• [GOAL OF THE EXERCISE]: Could you set down exactly the lines of the data below, starting at the one that holds "left eye: (237, 269)" and ending at the one that holds "left back paw: (314, 641)", both included, and only those?

[TASK INPUT — start]

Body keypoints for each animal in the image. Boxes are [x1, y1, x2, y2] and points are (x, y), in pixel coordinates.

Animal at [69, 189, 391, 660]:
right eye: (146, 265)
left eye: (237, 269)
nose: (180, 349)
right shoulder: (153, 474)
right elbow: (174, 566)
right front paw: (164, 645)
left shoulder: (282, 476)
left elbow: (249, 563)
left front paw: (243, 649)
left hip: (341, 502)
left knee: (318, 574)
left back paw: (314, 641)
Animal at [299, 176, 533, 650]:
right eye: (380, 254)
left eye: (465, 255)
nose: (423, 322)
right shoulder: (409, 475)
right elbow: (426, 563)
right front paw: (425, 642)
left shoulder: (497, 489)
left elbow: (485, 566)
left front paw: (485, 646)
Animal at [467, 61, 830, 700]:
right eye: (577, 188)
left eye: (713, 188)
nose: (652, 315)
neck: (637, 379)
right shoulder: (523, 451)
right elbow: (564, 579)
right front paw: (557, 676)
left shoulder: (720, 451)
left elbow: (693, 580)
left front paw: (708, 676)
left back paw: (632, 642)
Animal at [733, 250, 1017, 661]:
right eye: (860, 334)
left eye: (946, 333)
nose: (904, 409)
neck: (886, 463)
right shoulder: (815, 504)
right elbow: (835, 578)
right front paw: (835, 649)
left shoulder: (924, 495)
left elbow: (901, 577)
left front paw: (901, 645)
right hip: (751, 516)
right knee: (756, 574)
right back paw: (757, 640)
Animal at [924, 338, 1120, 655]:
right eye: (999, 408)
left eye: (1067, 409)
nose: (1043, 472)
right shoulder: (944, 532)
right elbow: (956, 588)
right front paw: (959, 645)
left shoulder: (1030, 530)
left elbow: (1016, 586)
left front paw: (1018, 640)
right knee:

[TASK INPUT — finish]

• [PROBLEM SOLUTION]:
left eye: (237, 269)
nose: (180, 349)
right shoulder: (153, 474)
right elbow: (174, 566)
right front paw: (164, 645)
left shoulder: (282, 476)
left elbow: (249, 563)
left front paw: (243, 649)
left hip: (341, 502)
left knee: (318, 574)
left back paw: (314, 641)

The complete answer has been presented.